Although I’m a very emotional person, I tend to bristle when I sense that someone’s trying to force me to feel something. I just hate the book I’ll Love You Forever – I don’t like the illustrations, the mom sneaking in to her grown son’s house to rock him in his sleep is just creepy, and I can’t stand books that seem to have no point other than to try to make you cry. That book does not trigger any tears for me. Neither does The Giving Tree or Guess How Much I Love You. And I am quite a gifted weeper.
The same is true with comedy. I’m not easily amused if I can tell someone’s working too hard to try to make me laugh. I’ve never liked Jim Carey movies because he’s just trying so hard. He reminds me of some really bad first dates. But then again, I am a stick in the mud, so what do I know?

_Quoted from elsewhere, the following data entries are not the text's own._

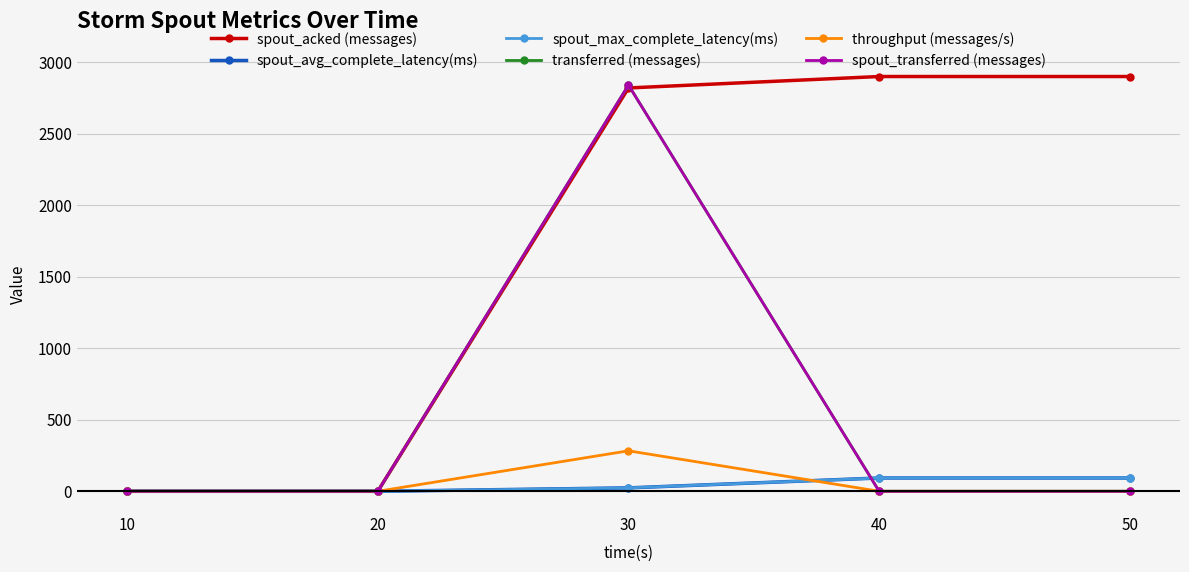

What is the value of the spout_max_complete_latency(ms) point at the 4th from the left?

92.9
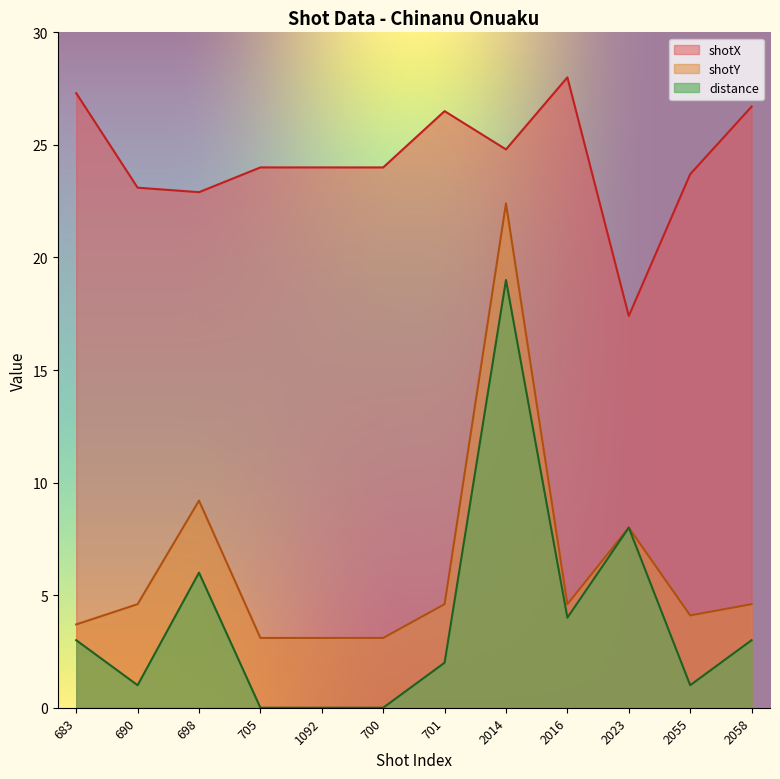

Count the number of categories in the chart.

12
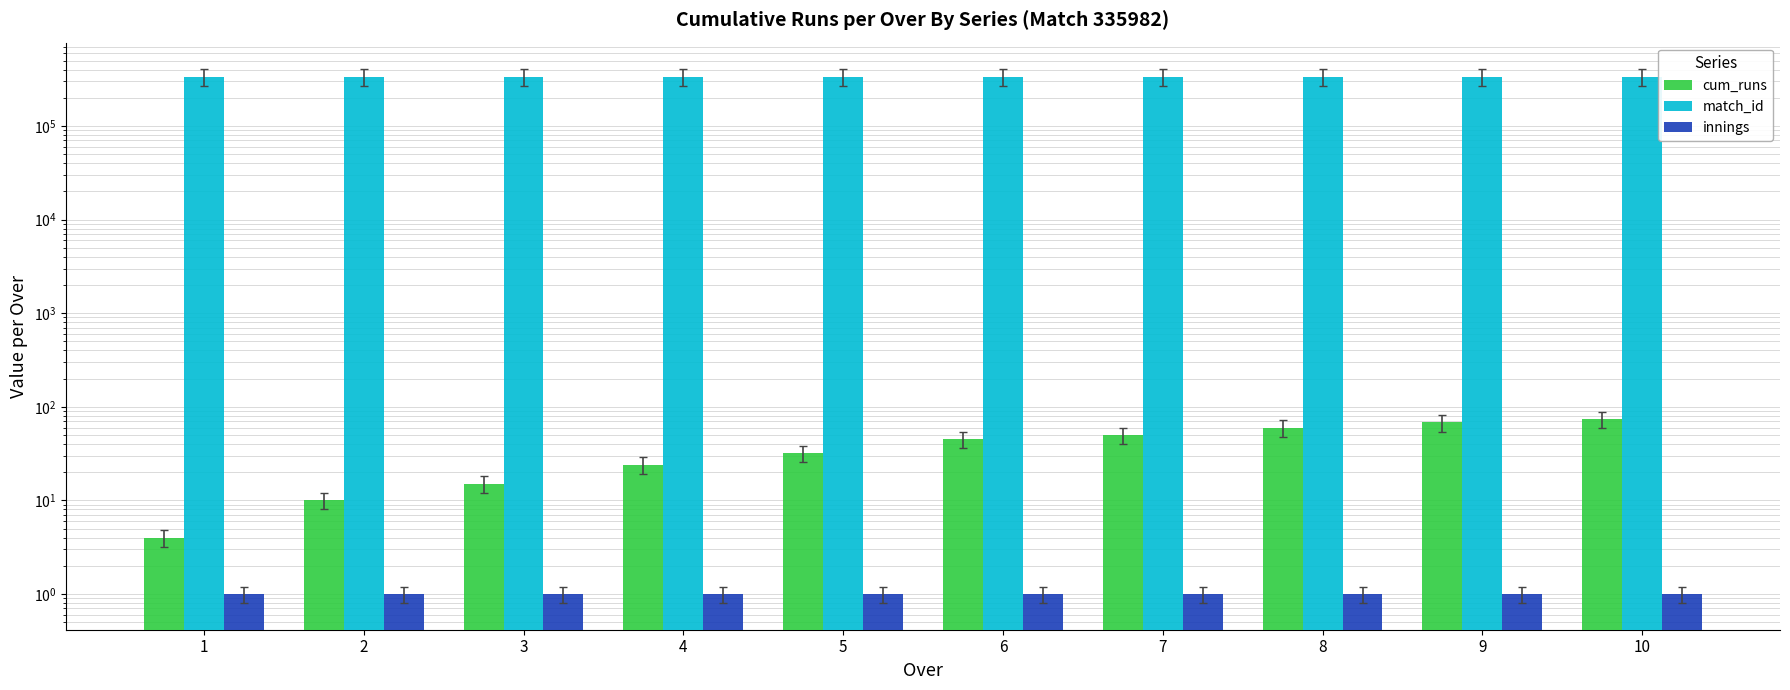

What is the value of the innings bar at the 2nd from the left?

1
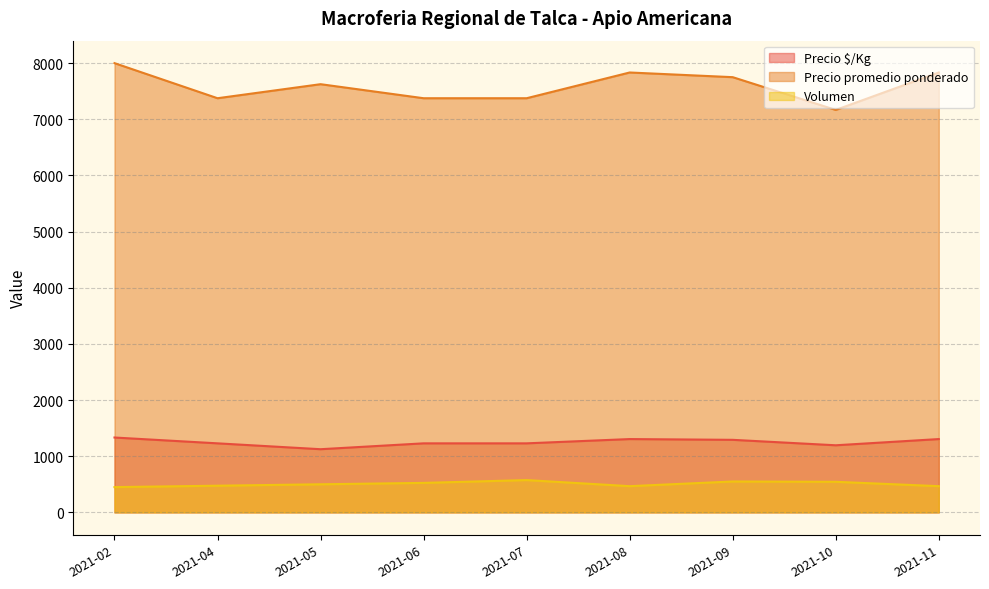

At 2021-11, list the series in order from largest to smallest.

Precio promedio ponderado, Precio $/Kg, Volumen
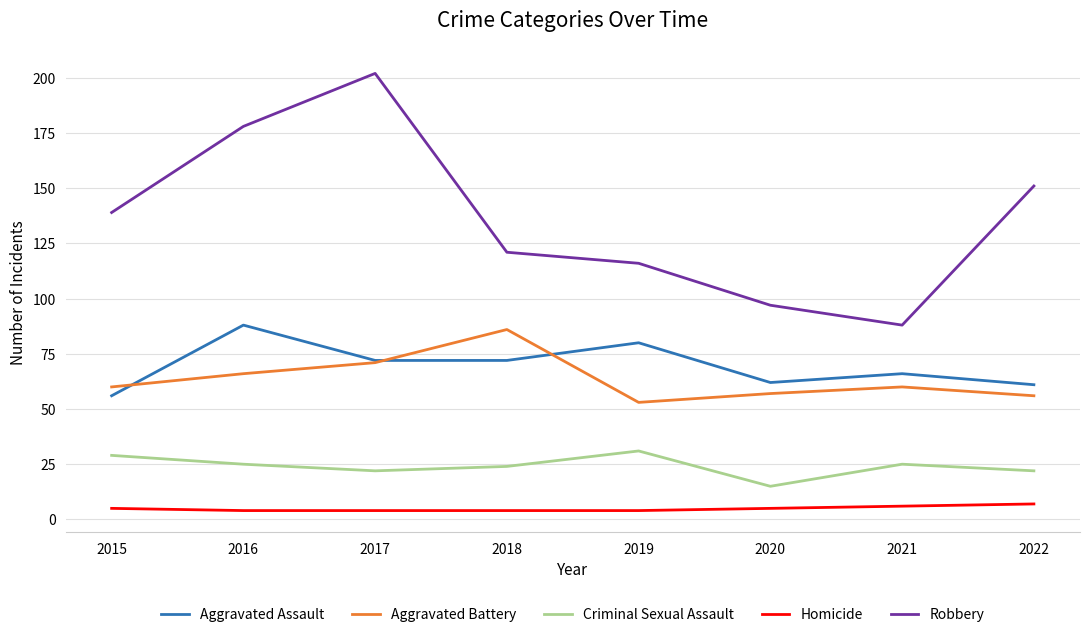

What is the lowest value of the Aggravated Assault series?

56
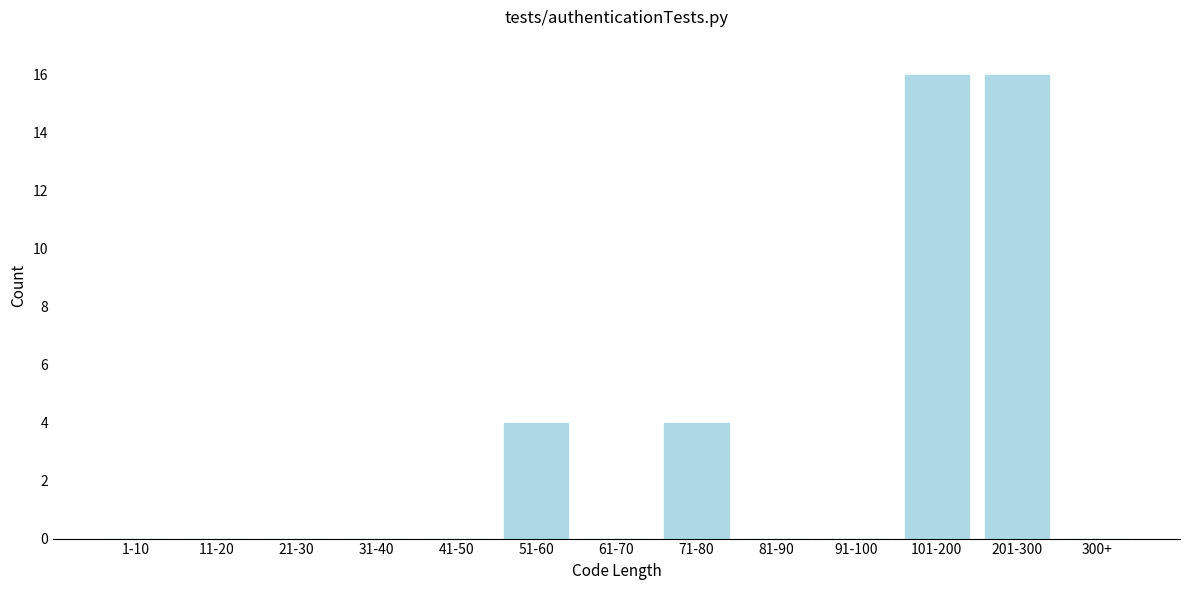

Reading left to right, extract all data points from this chart.

1-10=0	11-20=0	21-30=0	31-40=0	41-50=0	51-60=4	61-70=0	71-80=4	81-90=0	91-100=0	101-200=16	201-300=16	300+=0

This week I decided to really try to laugh at people who really try to be funny. There’s a place I drive past often called Comedy Sportz which sounds like something I would hate because comedy and sports, so obviously if it’s something I’d hate, we had to give it a try. I bought tickets in advance because the website claims they often sell out. I was skeptical, but by the time the show started the only empty seat was right next to me (I think because I have fine-tuned my fun-killer vibe that serves as an effective crowd repellent.)
When I saw how crowded the place was, it reminded me of my country dancing experience. I was genuinely surprised to find so many people out doing things. I asked my husband, “What are all these people doing here? Are they afraid they won’t have anything to talk about if they just go out to dinner? Why does everyone need to be doing things all the time?” I guess I shouldn’t have assumed that the rest of the world is as boring as I am.
I wasn’t sure what to expect from the experience – was it going to be standup comedy, sketch comedy or improv? Was it going to be sports related? Would they make the audience participate? I was feeling uncomfortable because the last time I was pulled out of the audience was in the sound effects demonstration at Universal Studios. I was wearing a baseball cap so the guy called me “sir.” Just what every seventeen year old girl wants to hear. So this time we sat in the very back row just to be safe.
I was also worried because just before we left for the show my son told me he thought maybe his drama teacher might be in the cast. That was a problem – how was I supposed to write an honest review of the experience if I know one of the players? I know I may seem heartless, but even I can’t go there. So while most of the crowd waited for the show to start with giddy anticipation, I felt like I was waiting for a root canal.
It turns out that I worried for nothing: his teacher was not in the show (at least not the night we were there), it was not all about sports (but the few sports jokes there were went over my head), and it was comprised of improv games (like Whose Line is it Anyway?). There was some audience participation involved but I used my skills of looking generic to avoid getting chosen.
Two teams of funny people participated in several improvisation games to compete for the most points. Some of the games were less funny than others, but many of them were actually quite entertaining. I kept thinking, “This one would be good to do if I ever had to come up with a youth activity at church,” or, “We could play this one at home with the boys.”
There were some players who were less funny than others and some jokes that fell flat, but the same could be said for Whose Line is it Anyway. It was much more fun than I expected it to be and because improvisation is different each time, I can understand why people return to see it again. I’m even planning to come again some time so my kids can see it. And it just so happens that Comedy Sportz is holding auditions for the first time in two years this Saturday, Feb. 7. So if it sounds like something you’d like to try, now’s your chance. Who knows, maybe they’ll even let a woman participate.
The only time I felt out of place was when I looked around at other audience members’ reactions. If something made me chuckle, it made the guy a few rows over laugh until he couldn’t breathe. And don’t get me started on the row of college freshmen in front of me. I started to feel like a fuddy duddy all over again when I tried to gauge my reactions against others’ so I reverted to my usual defense when I’m in public places – I held my husband’s hand and pretended no one else was in the room. After that, it was quite an enjoyable evening.
Then we went out for pie shakes. Now you might think, “A milkshake AND a pie mixed together? That sounds like somebody’s trying too hard.” But is there such a thing as overdoing it when it comes to desserts? My peach cobbler shake says no.